§ KUTIPAN BACAAN
******
Untuk itu, para Gen Z bertalenta yang memasuki dunia kerja juga mempertimbangkan perusahaan atau pemberi kerja yang mengutamakan work-life balance, dukungan kesehatan mental, budaya lingkungan kerja yang baik, serta gaji atau kompensasi yang lebih baik.
Belum Kuat dalam Aksi Lingkungan
Gen Z dipandang lebih aktif menyuarakan kepedulian pada lingkungan. Namun di lapangan, Gen Z masih pragmatis (berpikir praktis, sempit, dan/atau instan) dalam menyikapi upaya yang harus dilakukan terhadap isu lingkungan yang mereka cemaskan, seperti perubahan iklim.
Periset GWI mendapati Gen Z lebih cenderung mencoba mendaur ulang. Sedangkan Millennials lebih cenderung membayar lebih untuk membeli produk yang lebih ramah lingkungan. Baby boomer cenderung memilih merek yang ramah lingkungan.
Sementara itu, konsultan McKinsey & Company mendapati kecenderungan Gen Z untuk online dan secara umum dapat berpengaruh pada timbulnya:
- Fear of missing out (FOMO), yakni rasa tidak mau ketinggalan kabar, info, atau tren terbaru.
- Perspektif atas tubuh (body image) lebih buruk.
- Lebih negatif memandang hidup, sehingga kesejahteraan sosial dan emosional lebih rendah daripada generasi sebelumnya.
Nah, apa saja karakteristik Gen Z menurut studi yang ada pada diri detikers?
******
§ ISI DATA
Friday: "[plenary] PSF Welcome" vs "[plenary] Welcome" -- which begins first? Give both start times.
******
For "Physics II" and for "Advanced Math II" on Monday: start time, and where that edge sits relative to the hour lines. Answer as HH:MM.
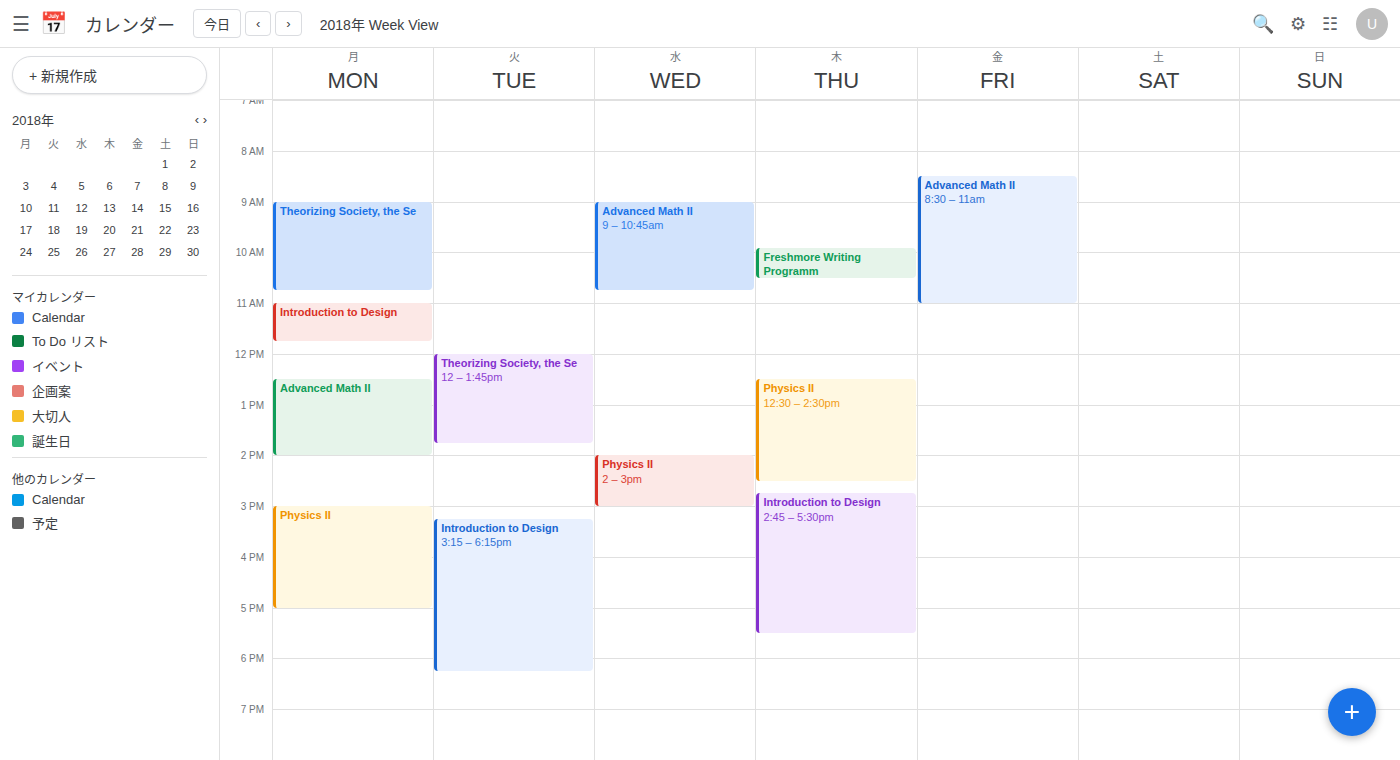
******
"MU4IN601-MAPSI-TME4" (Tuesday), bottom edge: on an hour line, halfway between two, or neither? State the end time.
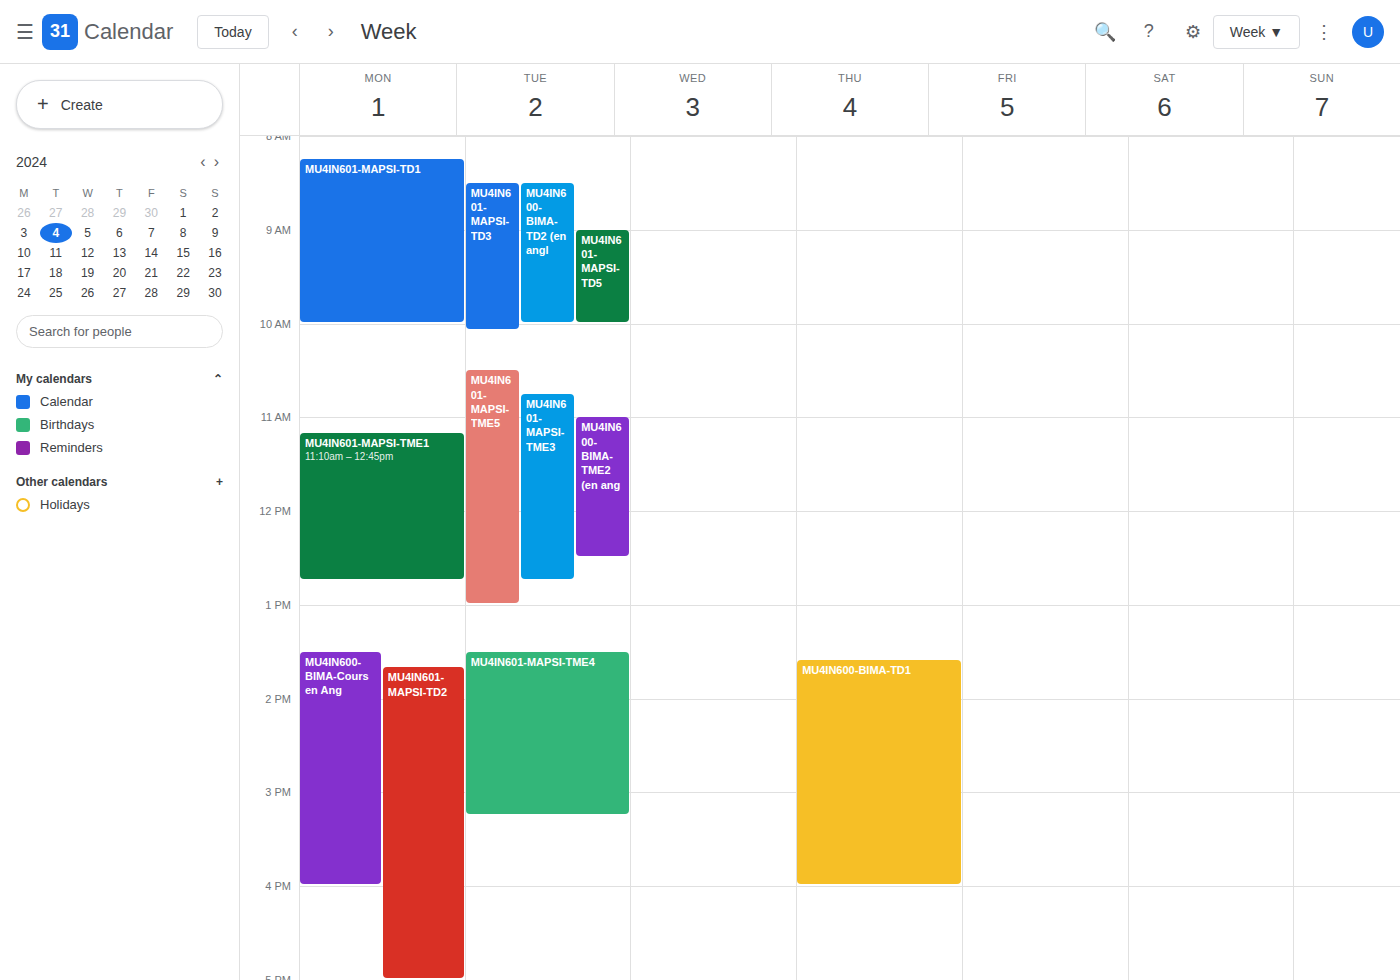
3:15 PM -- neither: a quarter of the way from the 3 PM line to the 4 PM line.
******
§ TUGAS TERTULIS
Ketik ulang bagian kutipan tentang Gen Z yang dibuka dengan kata-kata berisi "Periset GWI mendapati" dan ditutup dengan "yang ramah lingkungan.", tanpa mengubah satu huruf pun.

§ JAWABAN TUGAS
Periset GWI mendapati Gen Z lebih cenderung mencoba mendaur ulang. Sedangkan Millennials lebih cenderung membayar lebih untuk membeli produk yang lebih ramah lingkungan. Baby boomer cenderung memilih merek yang ramah lingkungan.